We next visited the Elevator, so called because it is planned to elevate the men. On our way we went through a poor Jewish quarter where the children, a crowd of superb, red-haired, brown-haired, black-eyed babies, filled the narrow sidewalks....

It was polling day, the streets were filled with carriages bearing the names of the candidates. The walls everywhere were placarded with the names of the Liberal and Unionist candidates. I asked Sergeant Winch who he had voted for.

“I yielded to a great temptation to-day and voted for the Grand Old Man for the first time in my life.”

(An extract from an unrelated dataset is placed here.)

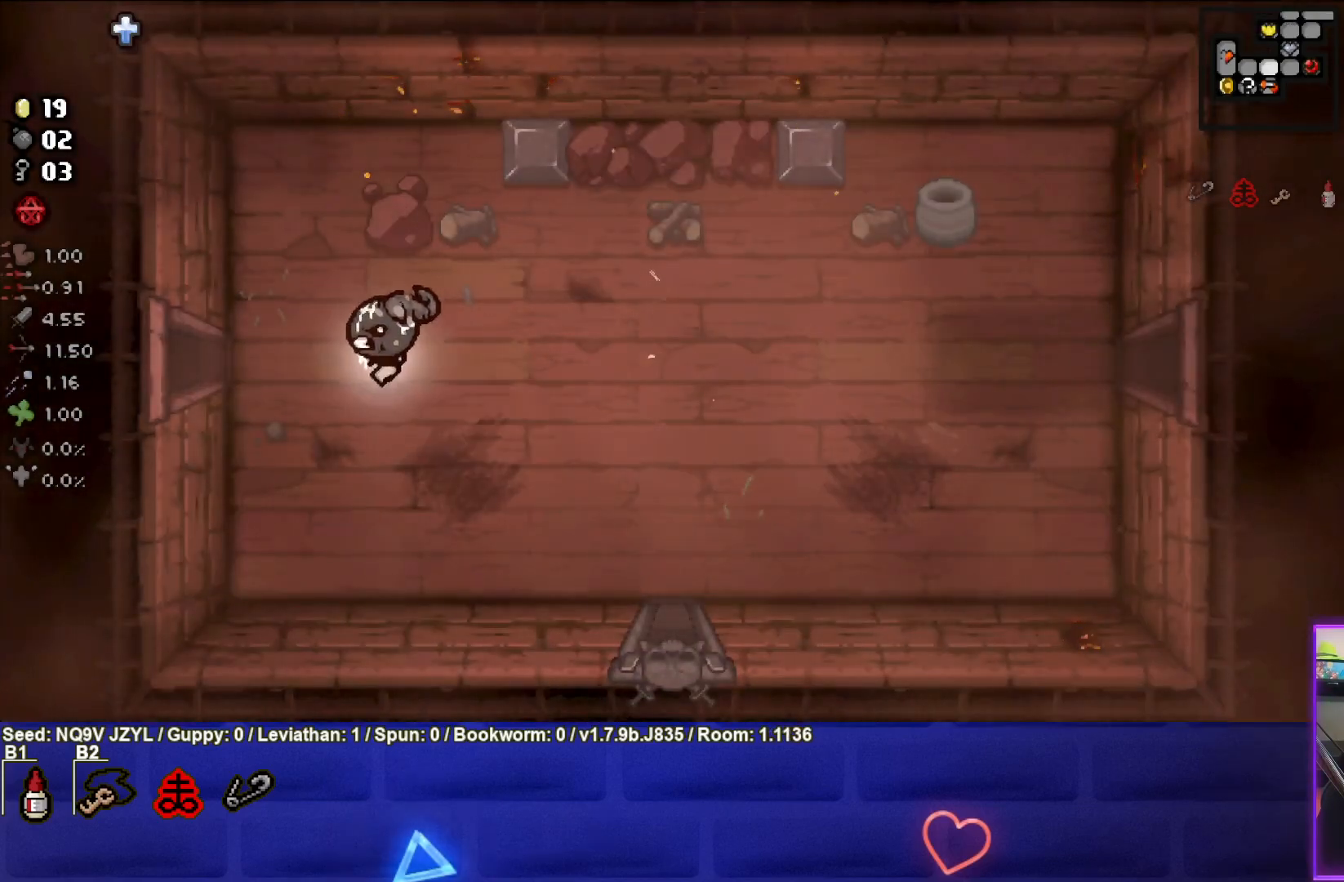
{"buttons": [], "left_stick": "left", "events": []}
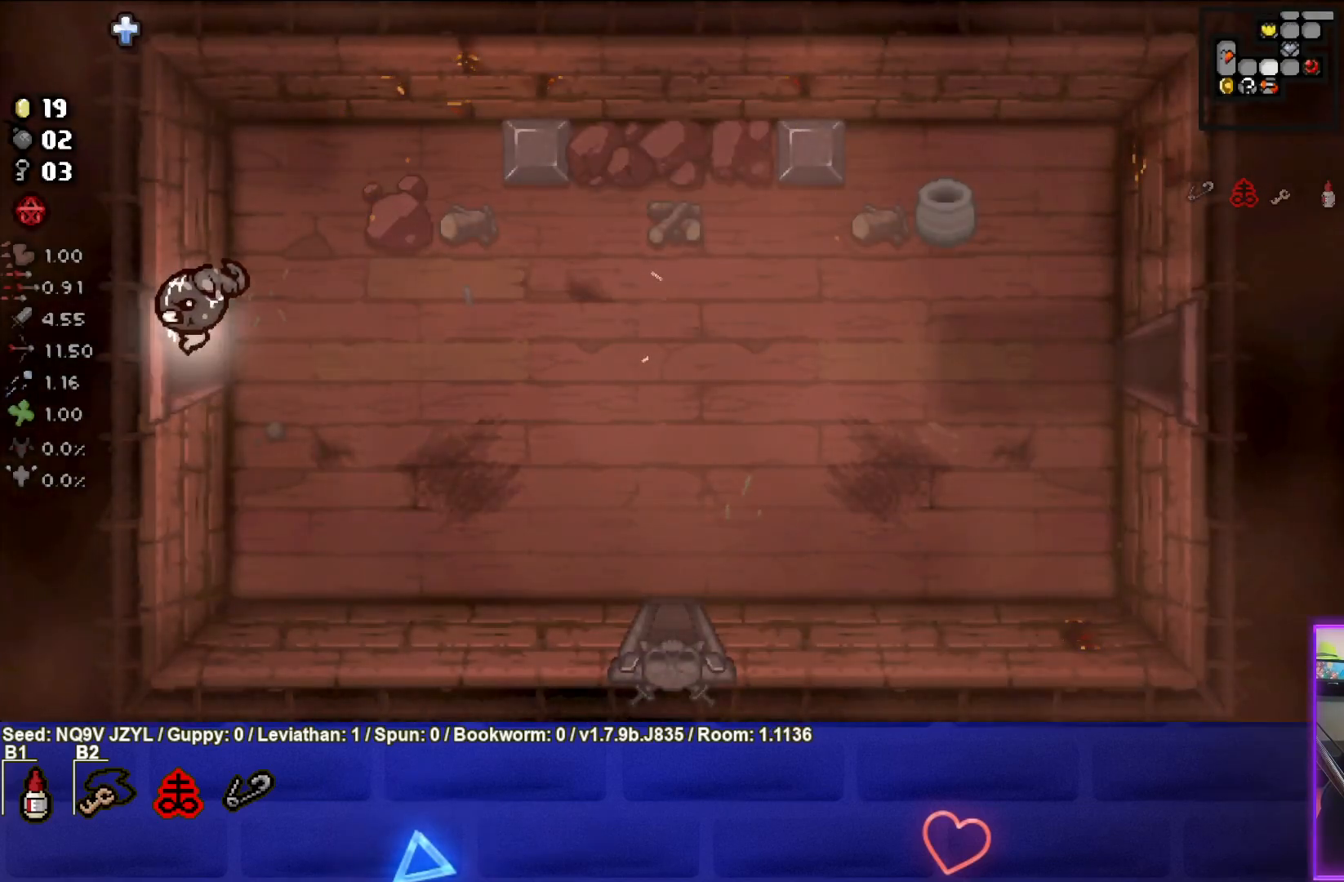
{"buttons": [], "left_stick": "center", "events": [[200, "left_stick", "center"]]}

In the Hanbury Street Elevator unskilled laborers are set to work chopping wood. The wood is brought in long flat boards. Several men are stationed with a mechanical saw worked by a steam engine that cuts the boards in short lengths. These are given to the men, who sit in little wooden pens, each with a block before him and a hatchet. He takes the small pieces and chops them into tiny ones for kindling. I had always supposed that splitting wood must be desperately hard work till I saw how easily it is done in the Army. Another group sorts the wood into bundles and ties up the bundles with stout twine. Winch was welcomed by all the men. He had lately been in command of this Elevator and had invented the little pens for the wood choppers, to prevent quarreling among them over the amount each man had split. An account of the work is kept, and they are paid in leaden counters stamped two, three, or fourpence. With these counters they buy their food and lodging. The Elevators are only workshops; at night the men march to the Light House where they sleep. We visited the kitchen; neat and nice. The dinner was canned Australian mutton, which looked very good, boiled potatoes, beans and such delicious looking jam puddings! I wish I could have one made so well. When they have fresh roast beef they do not have pudding. Each man has a pint of tea, and all this for fourpence,—as good a dinner as anybody needs. The cook showed me his pantry, made me smell the tea, coffee, and cocoa, and taste the bread which was excellent. For breakfast they can have either tea or coffee with four great hunches of bread and marmalade, or a thick slice of cold meat,—all this for twopence. As a rule they prefer the jam to the meat....

Upstairs we saw the brush factory. They were making hair brushes. The men here were much more cheerful than at the Bridge. In looking from face to face one saw them all clean and intent. The cheeriness of the atmosphere surpassed any workshop I have ever seen. The brushes were some of them beautifully made, others rather roughly put together....

Winch spoke of the dreadful wickedness of the boys, but that they grow out of it so quickly when placed in the right atmosphere, proving that the natural direction of human growth is towards higher things.